• Passage to read
- - - - -
Determining the quality of a CD brand – Quantity vs. Quality
Let me first say that this next section is not the final word on CD quality. This information was based entirely on research and Internet reports, not on original experimentation or my own personal scientific testing. The most important thing to come away with after reading this section is to realize that it really doesn’t make a difference which brand of CD you choose, it’s the maker of the actual CD. There are also several more factors that affect the storage of your data on CD. Those factors include intrinsic properties of the materials used in the disc’s construction, its manufactured quality, how well it’s recorded and its physical handling and storage. It would be easy to hope that CDs are all the same with the only difference being the price and the packaging. This unfortunately is NOT true. The reasons are unfortunate and it makes our lives difficult when trying to choose a reliable brand but hopefully I can guide you in the right direction. The archival quality of compact disks range from good to utterly horrible and there are several key elements that you need to investigate before buying. Read on…
First off, you need to know that the CD brand name is pretty much irrelevant. Most CDs are usually either generic, or generic manufacturers sold under known brand names. Let’s get this straight right out of the gate. Brand-names mean nothing. What you need to know is the actual manufacturer name. There are currently only around 12 actual CD manufacturers in the world. So as you browse the isles of your local techie store keep this in mind when you see all the brands available. When you’re buying a Sony brand you might be buying the exact same CD that’s packaged in a much lower priced brand. I’m not guaranteeing this but it is possible. Also, CD brands will sometimes change manufacturers so you might think that you are buying a reliable manufacturers CD and then next year you find out that they switched manufacturers! Ouch.
So the big question you are probably asking is “how do I know who is actually manufactured my CDs”? Very good question and one that I actually have an answer for. As you may have noticed the information is not readily available on your chosen brands packaging because obviously they want you to think that they’re producing the product. If it’s a good product it will further strengthen their brand name and obviously garner return business from you and others.
- - - - -
• Information provided
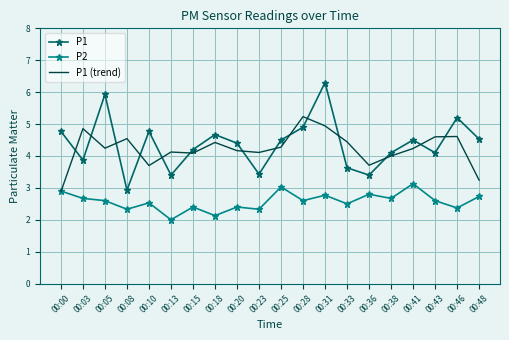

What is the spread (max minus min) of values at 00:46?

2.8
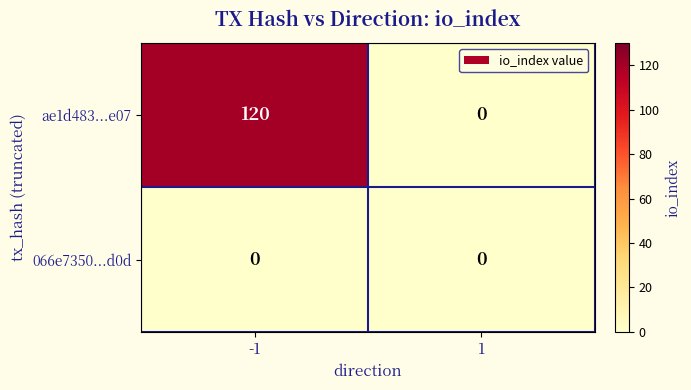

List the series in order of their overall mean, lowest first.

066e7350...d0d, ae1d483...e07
- - - - -
• Assigned task
Translate into Spanish the following sentence from the passage on CD quality: "There are currently only around 12 actual CD manufacturers in the world."

• Result below
Actualmente solo hay alrededor de 12 fabricantes reales de CD en el mundo.